**What to work on**
Starting from the top of the entries below and ending with the line containing "27: (408, 311)", restate every line word for word, pictures omitted.

**Source records**
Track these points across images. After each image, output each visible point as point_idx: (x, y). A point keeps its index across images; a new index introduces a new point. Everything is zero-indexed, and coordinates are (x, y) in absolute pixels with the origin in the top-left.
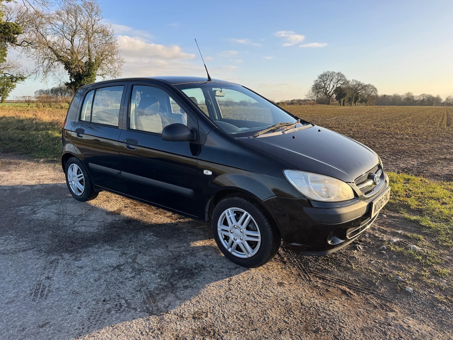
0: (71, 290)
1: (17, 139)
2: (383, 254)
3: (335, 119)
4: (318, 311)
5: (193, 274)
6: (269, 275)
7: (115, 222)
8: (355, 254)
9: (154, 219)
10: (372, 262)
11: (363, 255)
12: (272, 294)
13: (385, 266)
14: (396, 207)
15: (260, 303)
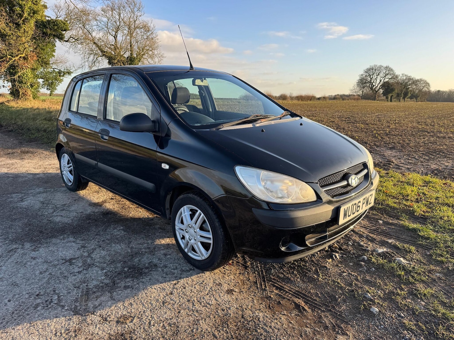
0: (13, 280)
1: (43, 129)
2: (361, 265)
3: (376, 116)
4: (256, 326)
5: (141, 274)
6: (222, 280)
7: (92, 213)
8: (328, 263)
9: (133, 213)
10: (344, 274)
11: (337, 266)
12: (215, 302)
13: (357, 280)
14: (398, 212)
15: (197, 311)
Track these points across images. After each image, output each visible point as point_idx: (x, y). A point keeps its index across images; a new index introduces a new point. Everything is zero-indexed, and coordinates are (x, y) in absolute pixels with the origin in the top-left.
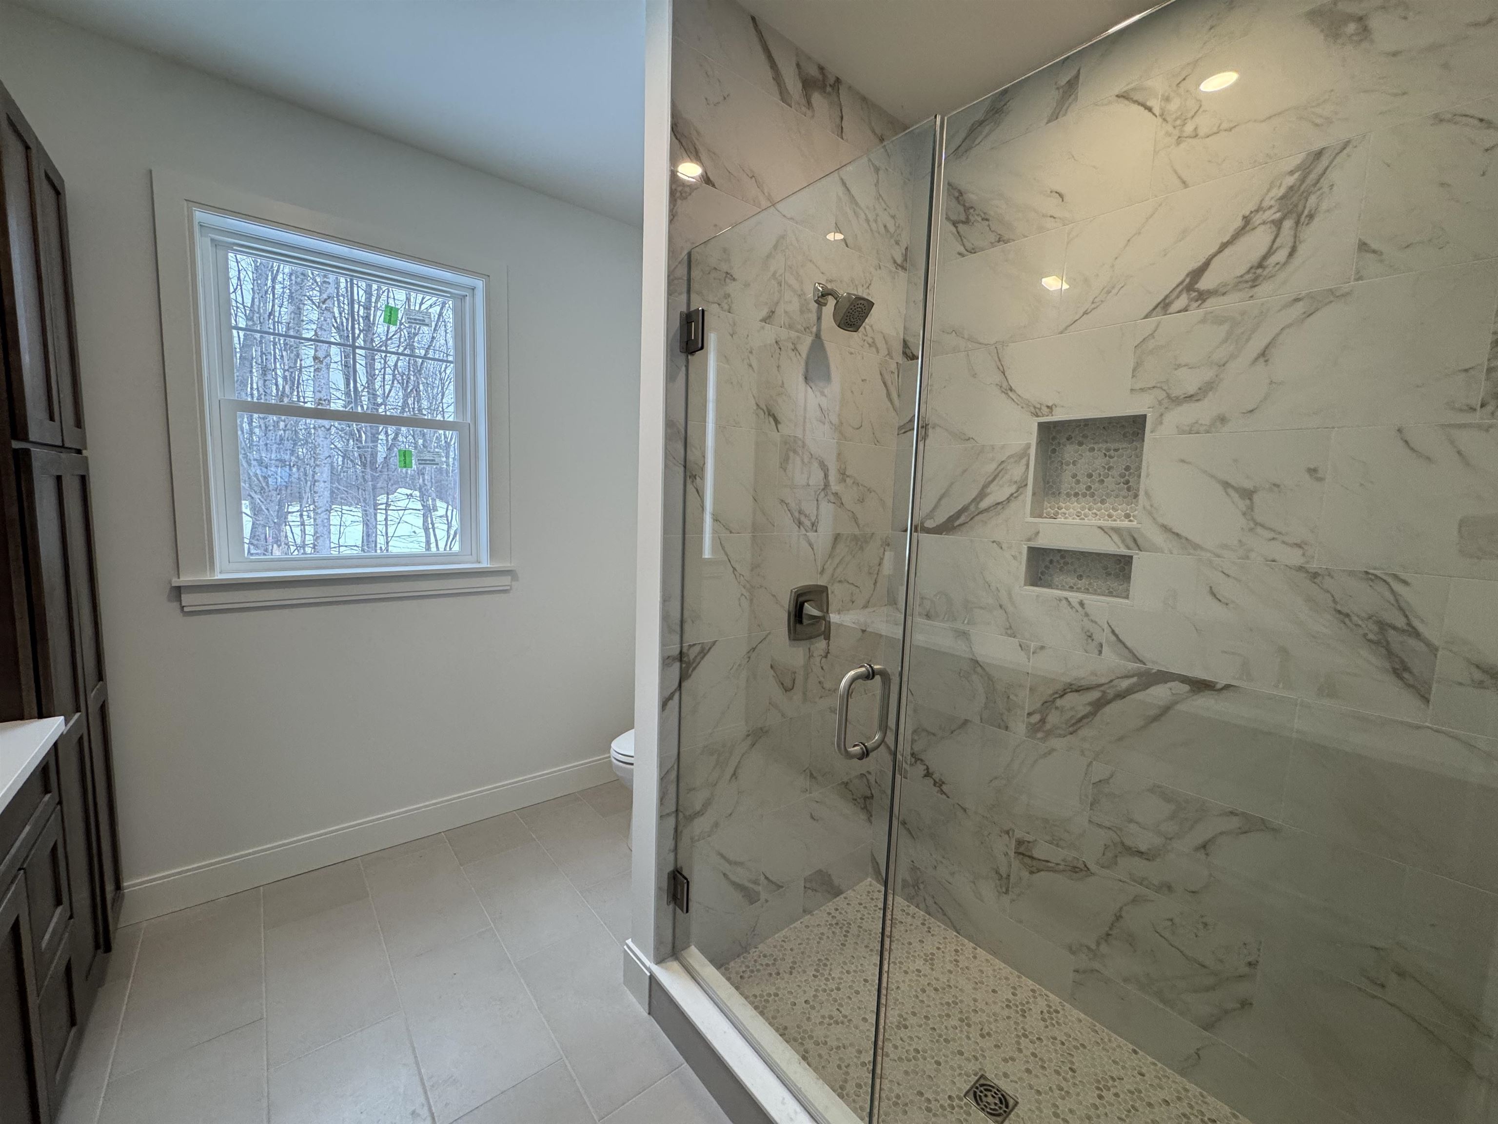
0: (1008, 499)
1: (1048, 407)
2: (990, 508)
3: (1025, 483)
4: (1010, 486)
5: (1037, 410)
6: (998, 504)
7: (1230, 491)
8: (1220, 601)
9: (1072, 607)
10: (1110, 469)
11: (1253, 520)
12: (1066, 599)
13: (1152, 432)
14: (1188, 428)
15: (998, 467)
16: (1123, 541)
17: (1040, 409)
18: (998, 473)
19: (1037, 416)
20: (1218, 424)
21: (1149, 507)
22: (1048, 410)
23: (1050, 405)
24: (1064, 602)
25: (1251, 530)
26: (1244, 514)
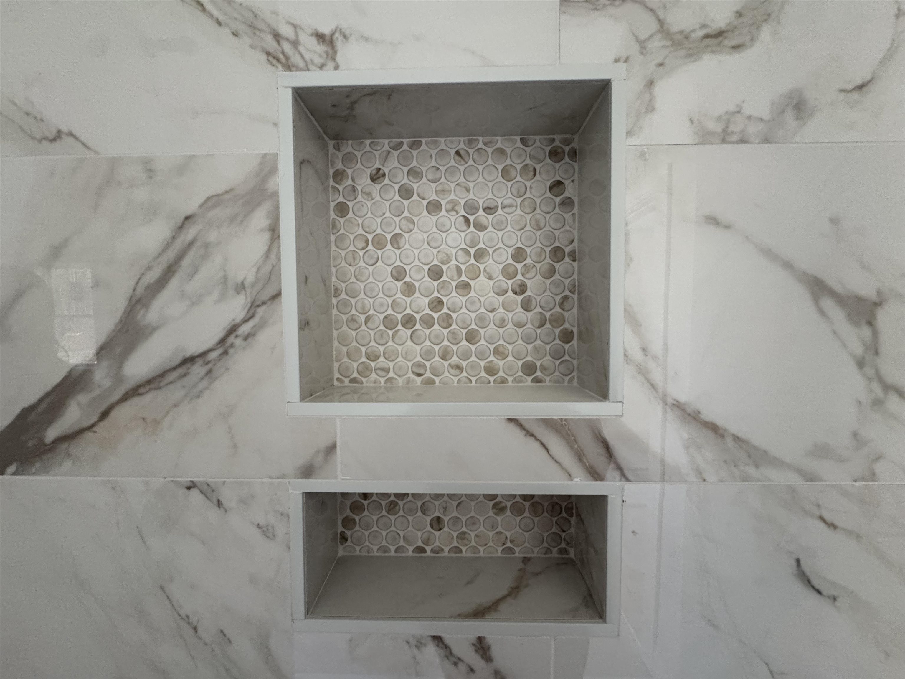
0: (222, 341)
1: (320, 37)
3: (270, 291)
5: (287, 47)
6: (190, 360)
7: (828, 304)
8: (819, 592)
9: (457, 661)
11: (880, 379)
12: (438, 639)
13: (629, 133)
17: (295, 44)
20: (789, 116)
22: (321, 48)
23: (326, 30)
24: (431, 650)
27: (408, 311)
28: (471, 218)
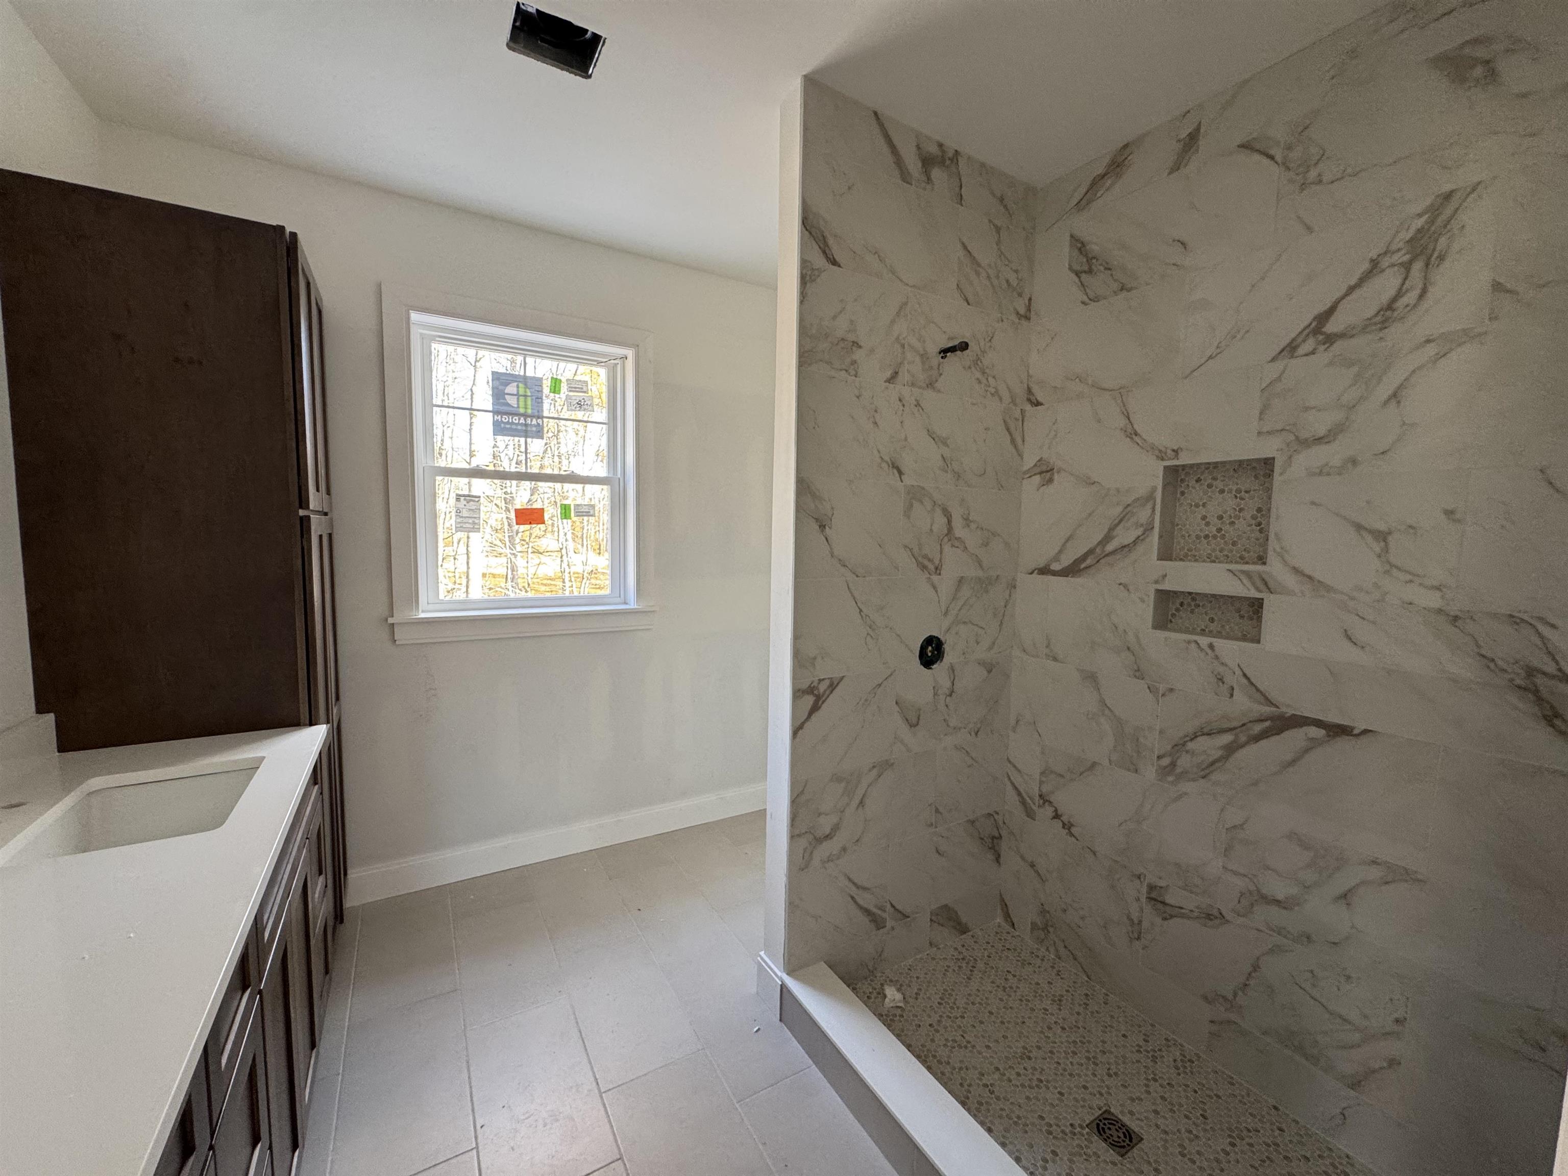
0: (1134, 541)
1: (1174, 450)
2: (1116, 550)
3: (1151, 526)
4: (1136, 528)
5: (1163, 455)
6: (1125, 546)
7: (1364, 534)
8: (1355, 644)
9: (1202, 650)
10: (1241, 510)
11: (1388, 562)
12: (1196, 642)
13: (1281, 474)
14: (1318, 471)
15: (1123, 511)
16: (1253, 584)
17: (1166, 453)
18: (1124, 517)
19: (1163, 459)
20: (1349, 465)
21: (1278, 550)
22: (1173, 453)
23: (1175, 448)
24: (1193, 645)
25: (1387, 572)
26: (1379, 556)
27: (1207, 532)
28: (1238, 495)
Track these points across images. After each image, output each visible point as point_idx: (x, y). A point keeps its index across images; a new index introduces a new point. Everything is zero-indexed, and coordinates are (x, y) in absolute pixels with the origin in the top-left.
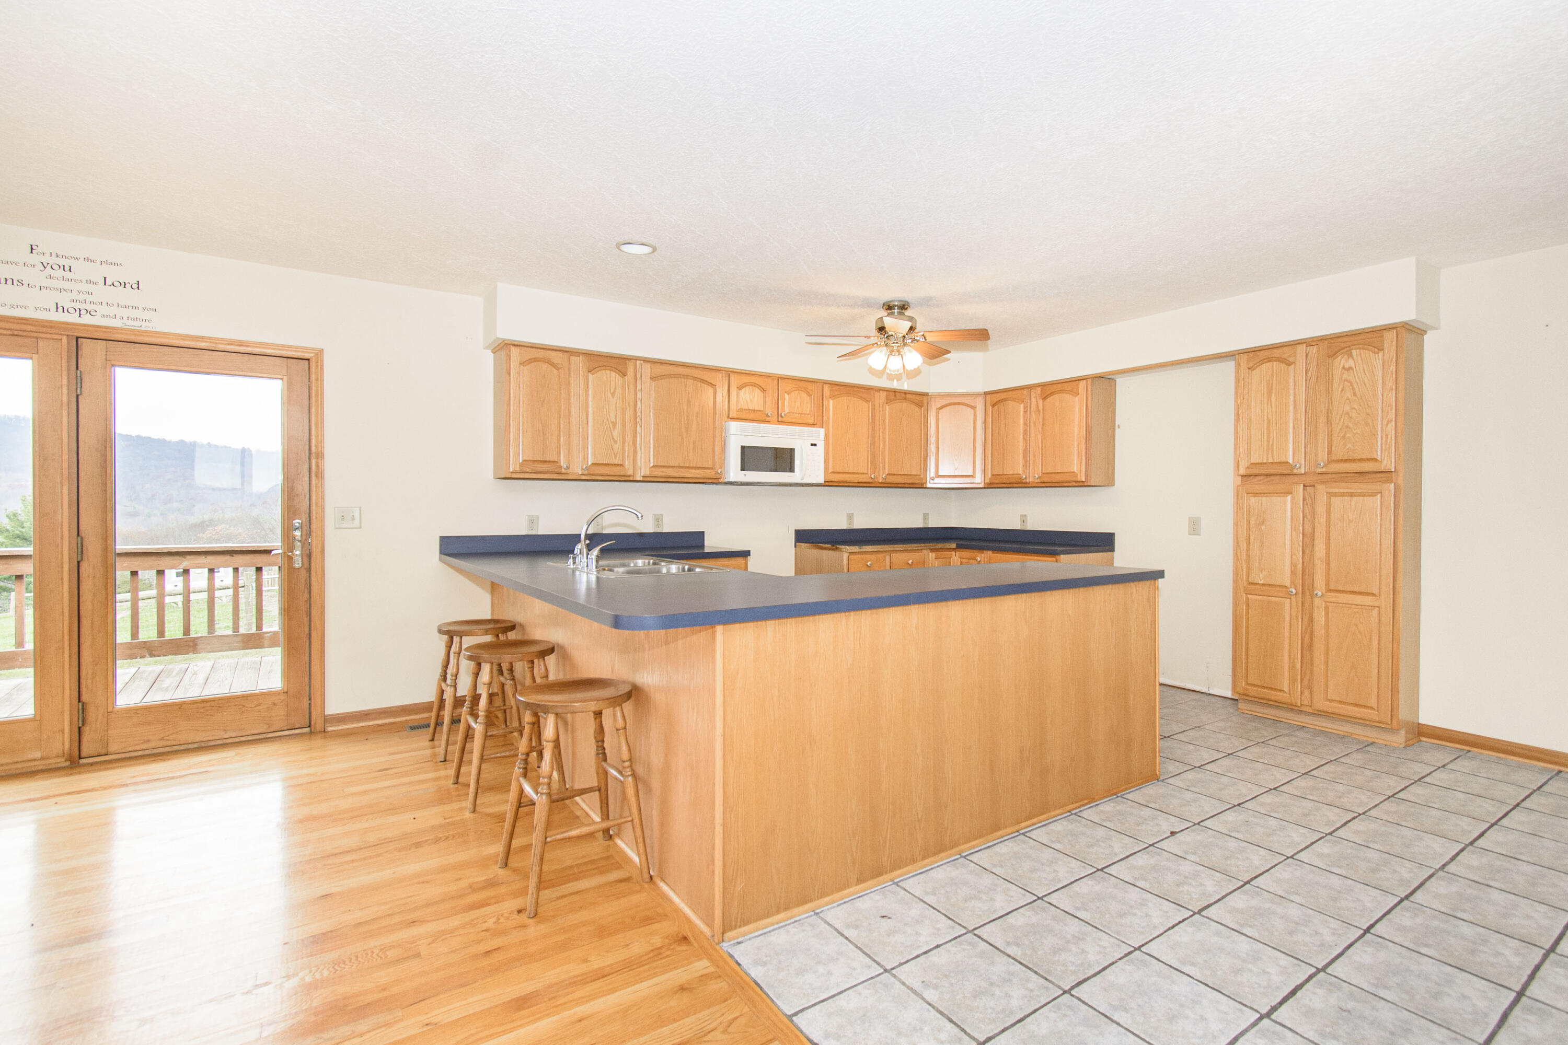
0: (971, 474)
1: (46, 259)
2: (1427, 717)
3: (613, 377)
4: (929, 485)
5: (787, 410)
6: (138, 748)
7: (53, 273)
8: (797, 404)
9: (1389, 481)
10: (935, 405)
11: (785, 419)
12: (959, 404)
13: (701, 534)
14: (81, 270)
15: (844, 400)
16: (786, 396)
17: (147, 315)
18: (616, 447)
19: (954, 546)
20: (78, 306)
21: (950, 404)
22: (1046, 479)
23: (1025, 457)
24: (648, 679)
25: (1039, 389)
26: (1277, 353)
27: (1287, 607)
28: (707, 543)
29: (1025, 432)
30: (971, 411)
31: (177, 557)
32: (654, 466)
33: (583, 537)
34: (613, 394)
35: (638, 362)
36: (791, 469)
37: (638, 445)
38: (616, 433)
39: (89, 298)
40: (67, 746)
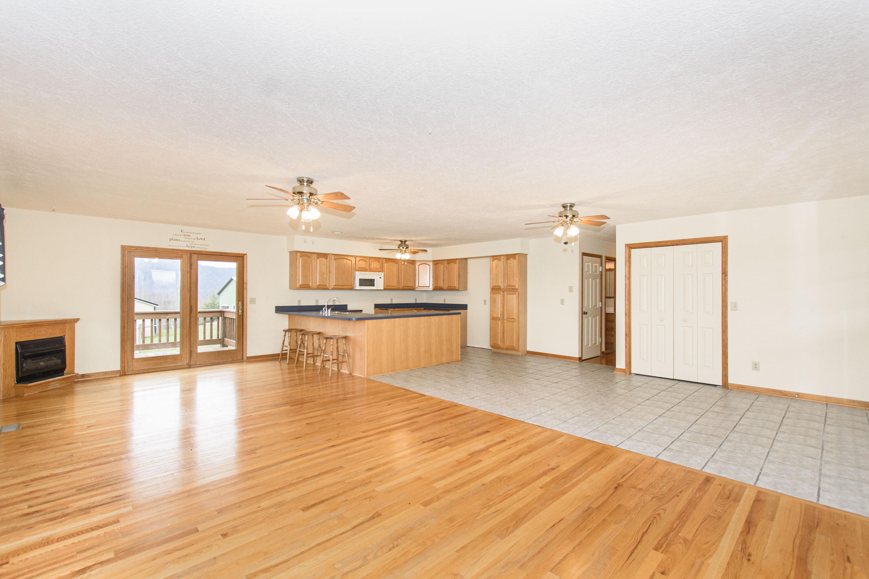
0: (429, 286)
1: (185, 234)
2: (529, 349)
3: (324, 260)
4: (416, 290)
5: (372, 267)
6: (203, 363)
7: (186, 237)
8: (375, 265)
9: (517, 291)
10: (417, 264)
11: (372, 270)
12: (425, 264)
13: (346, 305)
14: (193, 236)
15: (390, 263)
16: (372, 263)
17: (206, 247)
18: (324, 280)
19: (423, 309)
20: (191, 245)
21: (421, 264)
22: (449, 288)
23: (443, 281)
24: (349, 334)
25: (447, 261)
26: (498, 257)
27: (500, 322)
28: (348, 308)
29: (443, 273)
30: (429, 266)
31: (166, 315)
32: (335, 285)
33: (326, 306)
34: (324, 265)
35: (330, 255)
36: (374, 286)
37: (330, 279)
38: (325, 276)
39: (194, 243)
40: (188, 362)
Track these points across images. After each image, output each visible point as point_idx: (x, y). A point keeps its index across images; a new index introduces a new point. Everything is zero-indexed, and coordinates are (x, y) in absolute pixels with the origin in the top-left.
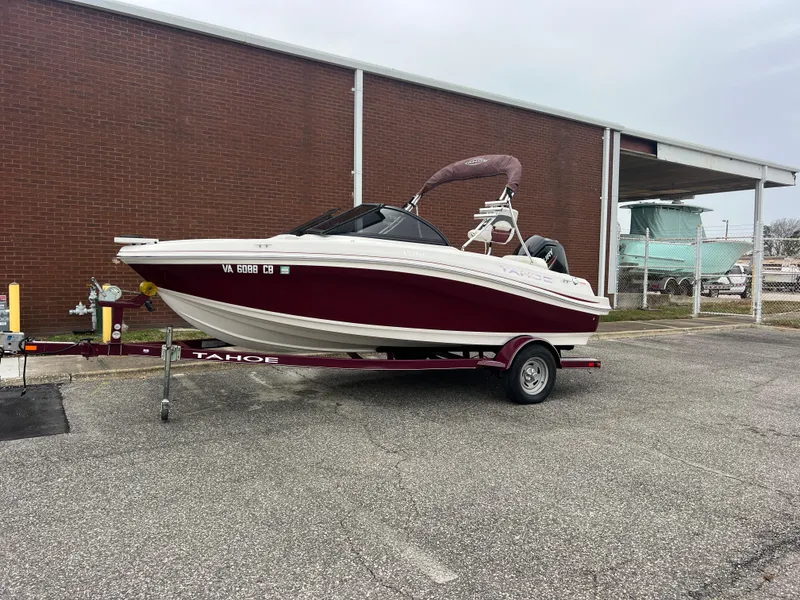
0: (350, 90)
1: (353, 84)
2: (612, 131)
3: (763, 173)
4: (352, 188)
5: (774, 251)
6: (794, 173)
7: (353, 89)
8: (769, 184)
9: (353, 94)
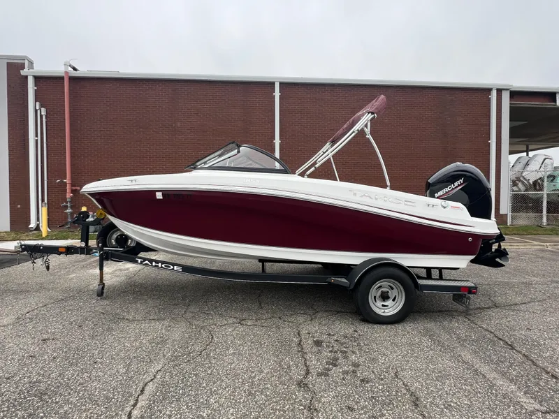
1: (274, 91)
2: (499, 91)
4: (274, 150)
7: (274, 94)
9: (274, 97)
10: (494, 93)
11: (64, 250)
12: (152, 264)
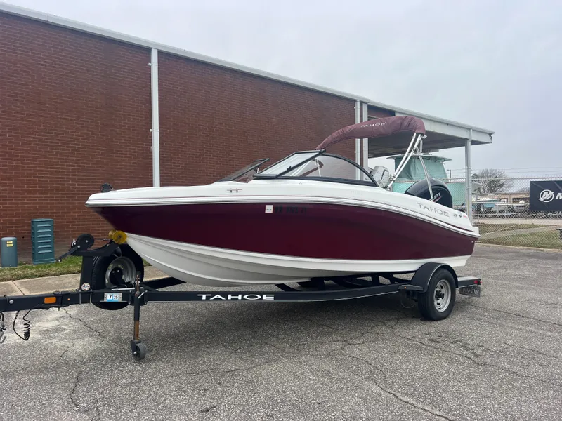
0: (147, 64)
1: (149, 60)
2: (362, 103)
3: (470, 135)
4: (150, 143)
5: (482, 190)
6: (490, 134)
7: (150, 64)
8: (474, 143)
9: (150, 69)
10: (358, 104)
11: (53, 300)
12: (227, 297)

**Solution to this exercise**
Track these points across images. After each image, output each visible point as point_idx: (x, y). A point keeps its index across images; a new index introduces a new point. Everything is zero-indexed, and coordinates are (x, y) in absolute pixels with the origin in the top-left.
0: (71, 290)
1: (17, 139)
2: (383, 254)
3: (335, 119)
4: (318, 311)
5: (193, 274)
6: (269, 275)
7: (115, 222)
8: (355, 254)
9: (154, 219)
10: (372, 262)
11: (363, 255)
12: (272, 294)
13: (385, 266)
14: (396, 207)
15: (260, 303)
0: (13, 280)
1: (43, 129)
2: (361, 265)
3: (376, 116)
4: (256, 326)
5: (141, 274)
6: (222, 280)
7: (92, 213)
8: (328, 263)
9: (133, 213)
10: (344, 274)
11: (337, 266)
12: (215, 302)
13: (357, 280)
14: (398, 212)
15: (197, 311)
Track these points across images. After each image, output each visible point as point_idx: (x, y). A point keeps its index across images; a new index introduces a new point. Everything is zero-indexed, and coordinates are (x, y) in absolute pixels with the origin in the top-left.
0: (1008, 499)
1: (1048, 407)
2: (990, 508)
3: (1025, 483)
4: (1010, 486)
5: (1037, 410)
6: (998, 504)
7: (1230, 491)
8: (1220, 601)
9: (1072, 607)
10: (1110, 469)
11: (1253, 520)
12: (1066, 599)
13: (1152, 432)
14: (1188, 428)
15: (998, 467)
16: (1123, 541)
17: (1040, 409)
18: (998, 473)
19: (1037, 416)
20: (1218, 424)
21: (1149, 507)
22: (1048, 410)
23: (1050, 405)
24: (1064, 602)
25: (1251, 530)
26: (1244, 514)
0: (222, 341)
1: (320, 37)
3: (270, 291)
5: (287, 47)
6: (190, 360)
7: (828, 304)
8: (819, 592)
9: (457, 661)
11: (880, 379)
12: (438, 639)
13: (629, 133)
17: (295, 44)
20: (789, 116)
22: (321, 48)
23: (326, 30)
24: (431, 650)
27: (408, 311)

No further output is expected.